Extracted material:
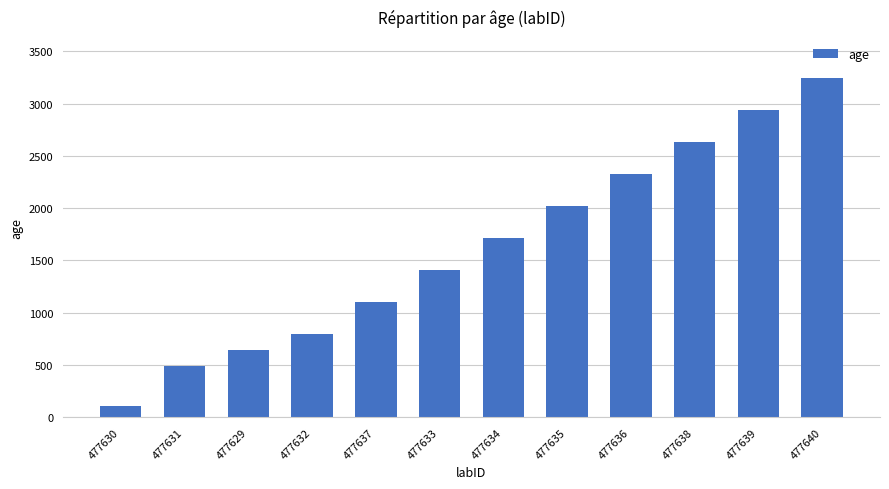

What is the smallest value displayed?

109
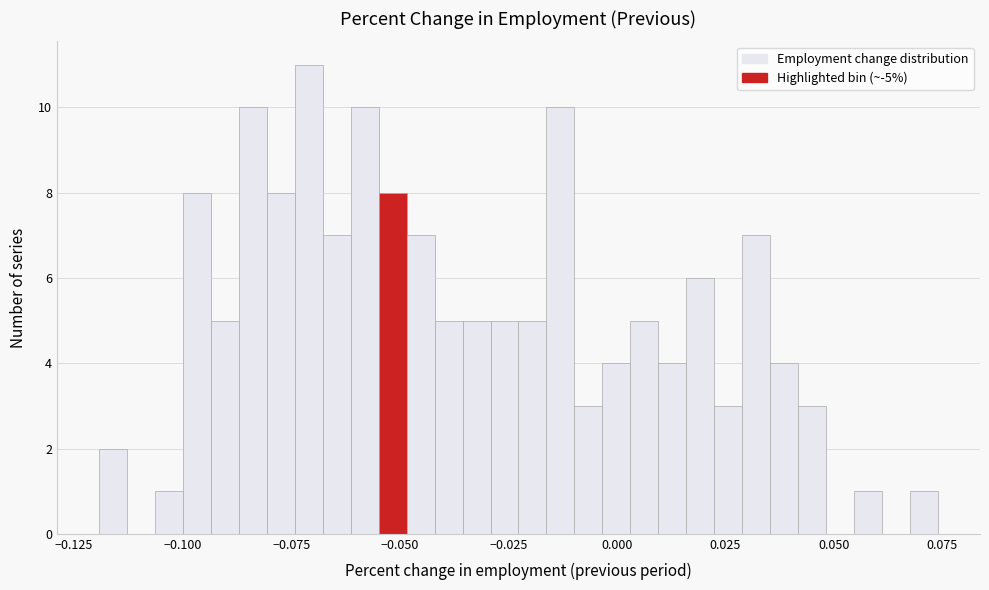

Read against the x-axis, roughly where is the centre of the tallest bar?

-0.070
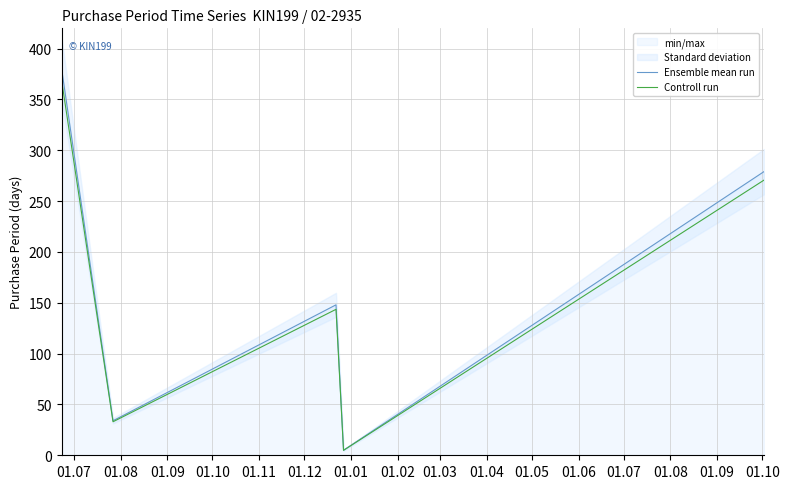

Count the number of data series in this chart.

2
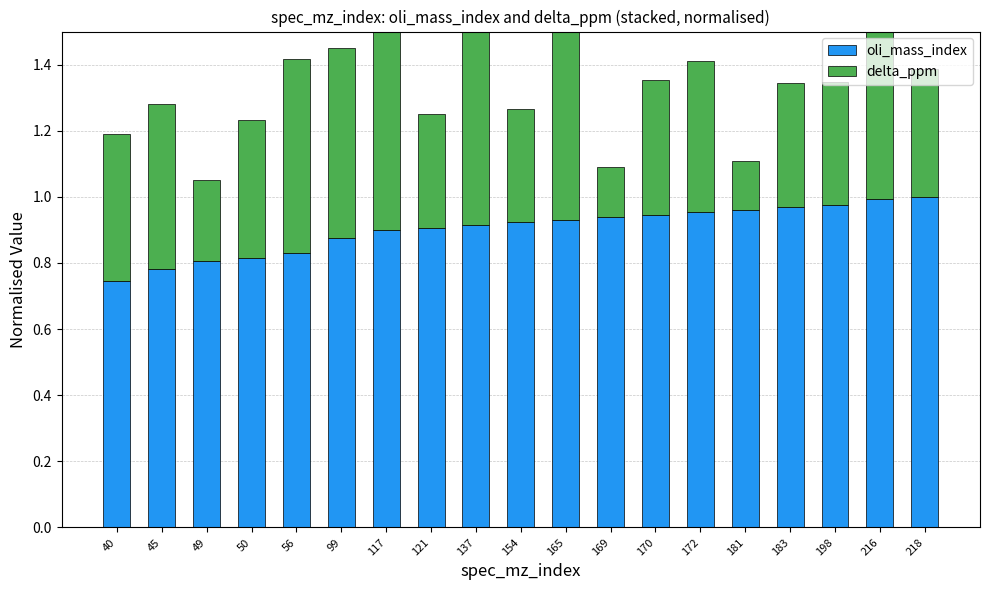

List the series in order of their overall mean, lowest first.

delta_ppm, oli_mass_index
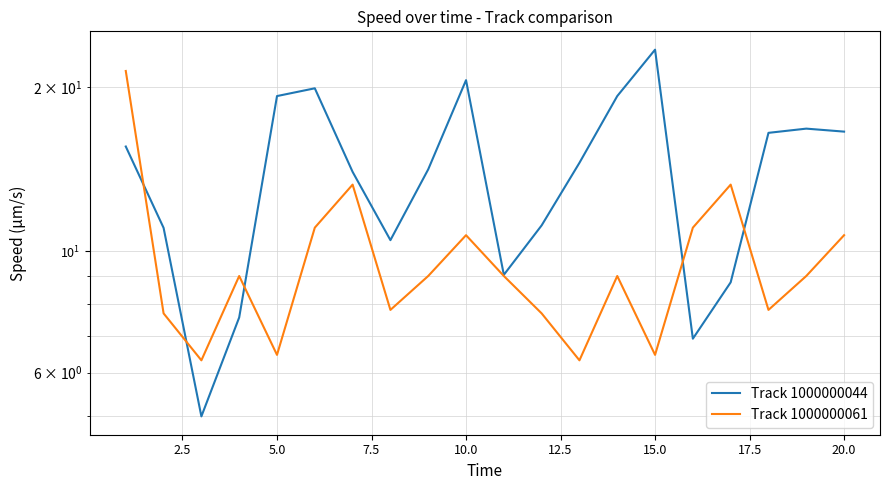

Does the chart display data point markers on the line(s)?

No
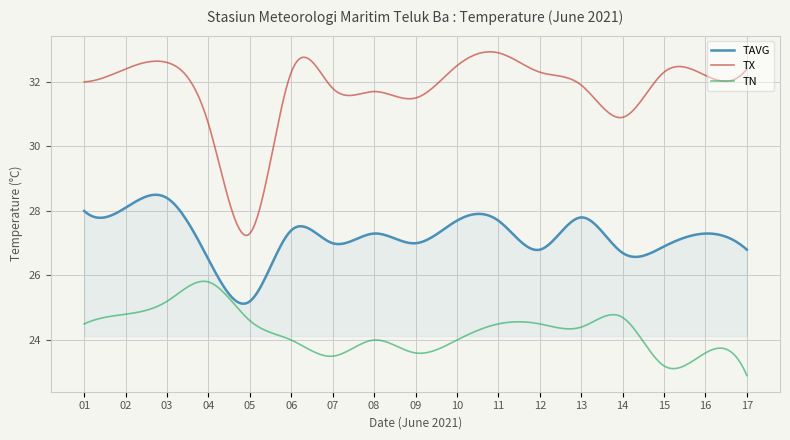

True or false: TN and TX cross at least once.

False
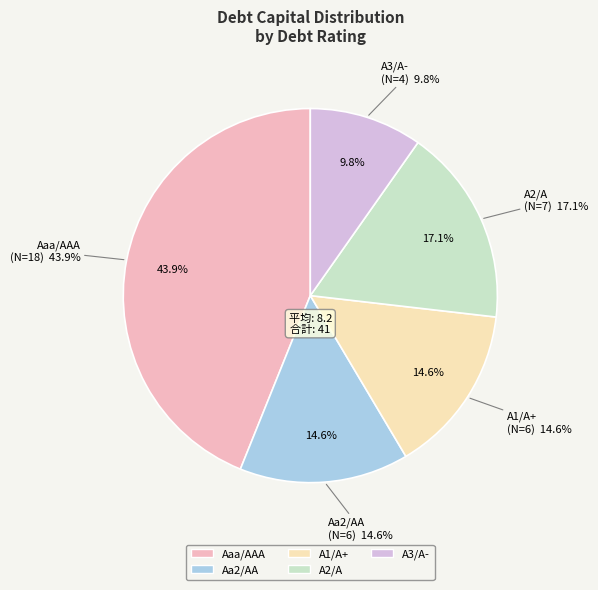

What percentage is the A1/A+ slice, to the nearest percent?

15%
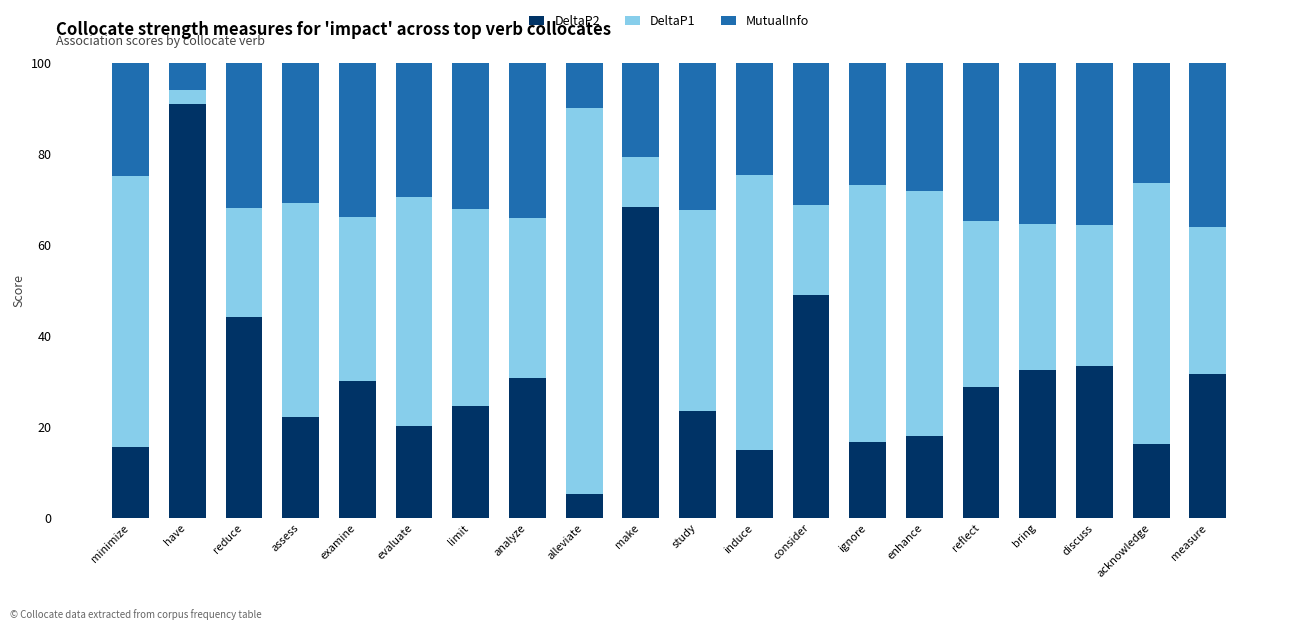

What is the average value of the DeltaP2 series?

30.9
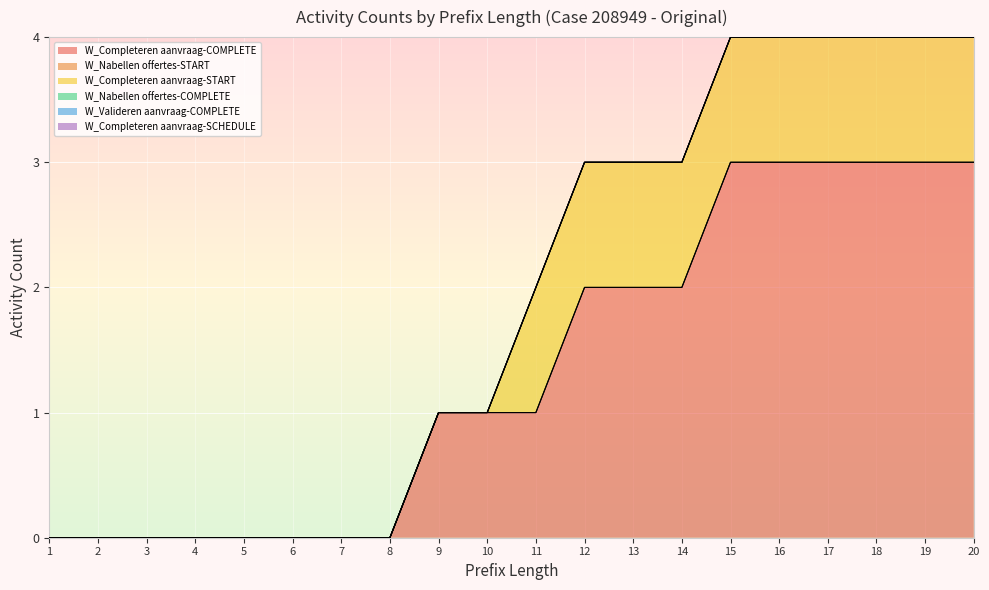

At which label is W_Completeren aanvraag-COMPLETE closest to 1?

9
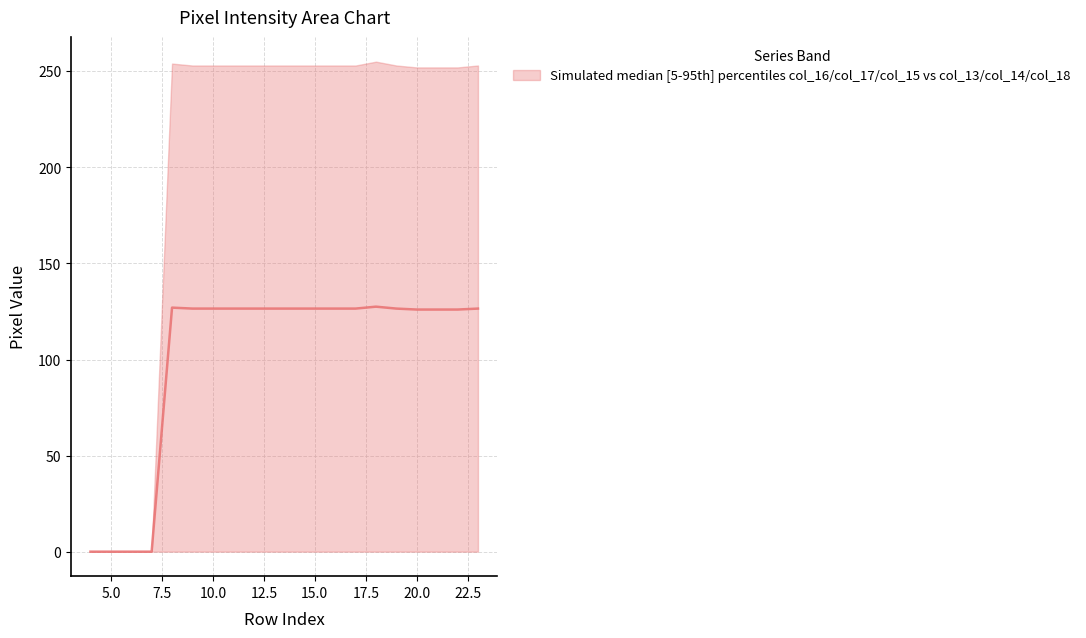

Between 10 and 17, which series saw the biggest shift?

col_18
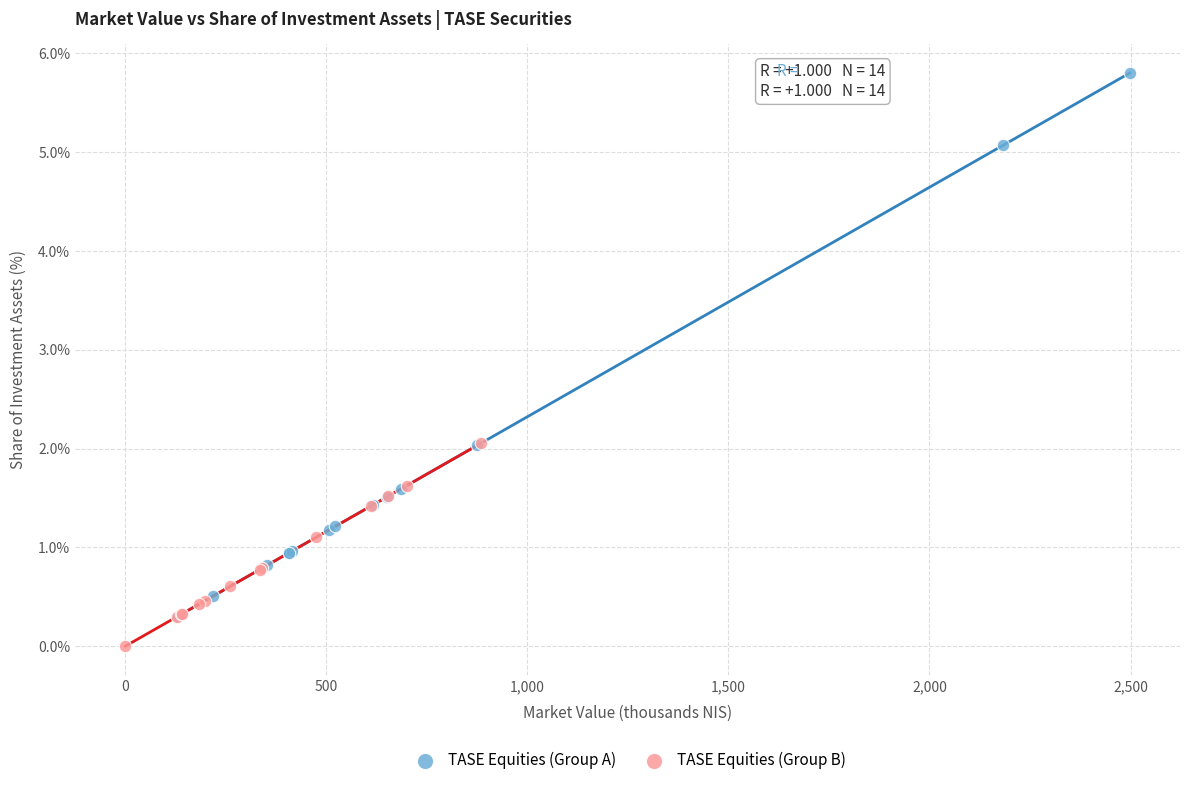

Which series reaches the maximum Y coordinate?

TASE Equities (Group A)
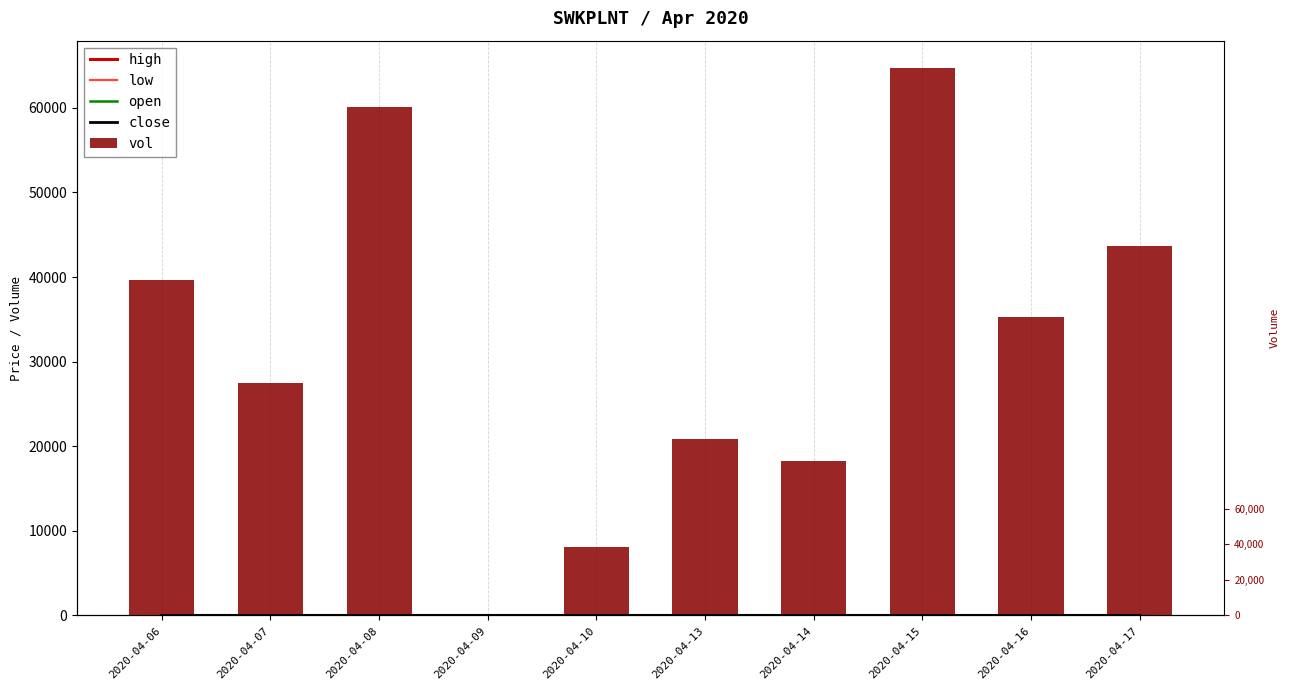

How many series are shown in this chart?

5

Your assignment: Please quote all of the material above word for word, leaving out the pictures.

The completed task:
What is the smallest value displayed?

109

Read against the x-axis, roughly where is the centre of the tallest bar?

-0.070

Count the number of data series in this chart.

2

List the series in order of their overall mean, lowest first.

delta_ppm, oli_mass_index

Does the chart display data point markers on the line(s)?

No

True or false: TN and TX cross at least once.

False

What percentage is the A1/A+ slice, to the nearest percent?

15%

What is the average value of the DeltaP2 series?

30.9

At which label is W_Completeren aanvraag-COMPLETE closest to 1?

9

Between 10 and 17, which series saw the biggest shift?

col_18

Which series reaches the maximum Y coordinate?

TASE Equities (Group A)

How many series are shown in this chart?

5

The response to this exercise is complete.